Years from now, Massachusetts v. EPA may be seen as akin to the Roe v. Wade ruling on abortion, in which the Supreme Court answered a question that U.S. politicians were unable to resolve. In this case, the justices stepped in to referee a scientific debate that had become so highly polarized that individual states decided to sue the federal government for what they saw as its failure to protect them from a possible future catastrophe.

Massachusetts’s attorney general had argued before the court that rising sea levels and more intense storms linked to global warming were threatening the state’s residents and their livelihood, and the court agreed. In the majority opinion written by Justice John Paul Stevens, the court said that the EPA’s steadfast refusal to regulate greenhouse gas emissions presents a risk of harm to Massachusetts that is both “actual” and “imminent,” and that “The harms associated with climate change are serious and well recognized.”

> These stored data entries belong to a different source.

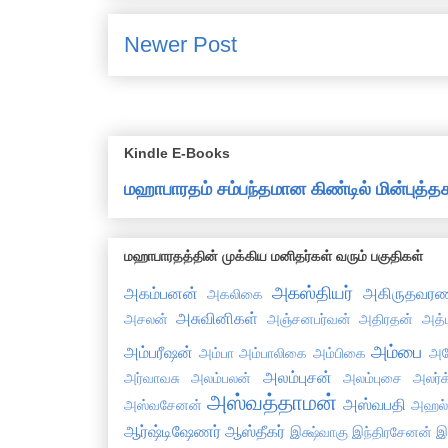
Newer Post
Kindle E-Books
மஹாபாரதம் சம்பந்தமான கிண்டில் மின்புத
மஹாபாரதத்தின் முக்கிய மனிதர்கள் வரும் பகுதிகள்
அகஸ்தியர்
அகம்பனன்
அகிருதவரண
அகலிகை
அசுவினிகள்
அசலன்
அஞ்சனபர்வன்
அதிரதன்
அத்
அம்பை
அம்பரீஷன்
அம்பா
அம்பாலிகை
அம்பிகை
அய
அலம்புசன்
அர்வாவசு
அலம்பலன்
அலம்புசை
அலர்க
அஸ்வத்தாமன்
அஸ்வபதி
அஸ்வசேனன்
அஹல
ஆர்ஷ்டிஷேணர்
ஆஸ்தீகர்
இக்ஷ்வாகு
இந்திரசேனன்
இ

This is the sort of ruling that may finally give Congress the oomph to deal with climate change on its own. As Tim Profeta, director of Duke University’s Nicholas Institute for Environmental Policy Solutions, observed, the legal authority to act “is firmly established, and everybody in the political arena knows it. I think this debate has exploded it. It’s a pressurized system that’s had the lid taken off.”

And this:

And in fact, that’s what seems to be happening nationwide, as private equity firms pour millions into clean-energy projects in anticipation of stricter federal curbs on carbon dioxide. Investors put $2.4 billion into green start-ups in 2006, a 262 percent increase from 2005.

“If you ask me, the floodgates had already opened,” said Adam Wolfensohn, director of Wolfensohn and Co. in New York. “People have been investing in low-carbon projects as they’ve been seeing the writing on the wall.”

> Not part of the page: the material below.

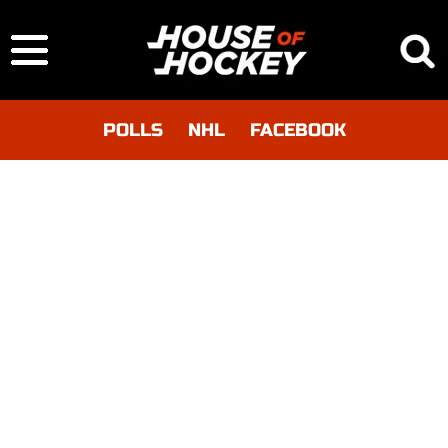
POLLS
NHL
FACEBOOK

I happened to go to college with Adam, who in the early 1990s was a talented composer but is now—along with his father, former World Bank president James Wolfensohn—an investor in environmentally friendly projects such as sugar cane-derived ethanol from Brazil.

Adam is also preaching the global-warming gospel to other clean-tech investors, having just made a film on the subject titled “Everything’s Cool” (billed on its Web site as “a real-life disaster movie”). Last month he showed the movie to clean-tech investors at the Sundance Institute…

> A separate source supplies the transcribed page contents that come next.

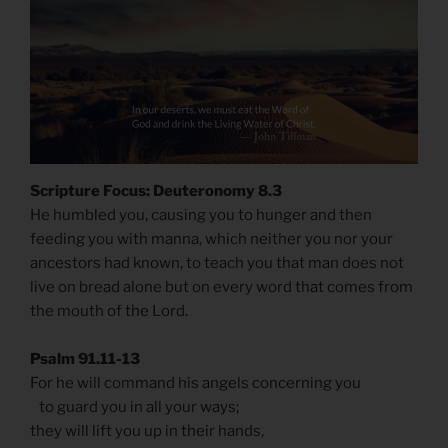
Scripture Focus: Deuteronomy 8.3
He humbled you, causing you to hunger and then
feeding you with manna, which neither you nor your
ancestors had known, to teach you that man does not
live on bread alone but on every word that comes from
the mouth of the Lord.
Psalm 91.11-13
For he will command his angels concerning you
to guard you in all your ways;
they will lift you up in their hands,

See our April 2 post on the Supreme Court decision in Massachusetts et al. v U.S. Environmental Protection Agency, and this link to documents in the case.  We will be following up on this case with further discussion of how the Court (and an earlier dissenting opinion at the Appeals Court level) made use of climate science and linked it to policymaking.

See our January 19 post on “Everything’s Cool.”  We will be following up in a subsequent post with information about a number of upcoming screenings of the film around the country.

Everything’s Cool, a new documentary film featuring a number of “global warming messengers on a high-stakes quest,” had its world premiere screening on January 19 at the Sundance Film Festival in Park City, Utah. The film features writer/activist Bill McKibben, author of “The End of Nature;” investigative journalist Ross Gelbspan, author of “The Heat is On” and “Boiling Point;” Heidi Cullen, the climate scientist who has introduced coverage of global warming and climate change to The Weather Channel; Climate Science Watch director Rick Piltz; Sheila Watt-Cloutier, Chair of the Inuit Circumpolar Conference, and Michael Shellenberger and Ted Nordhaus, authors of “The Death of Environmentalism.”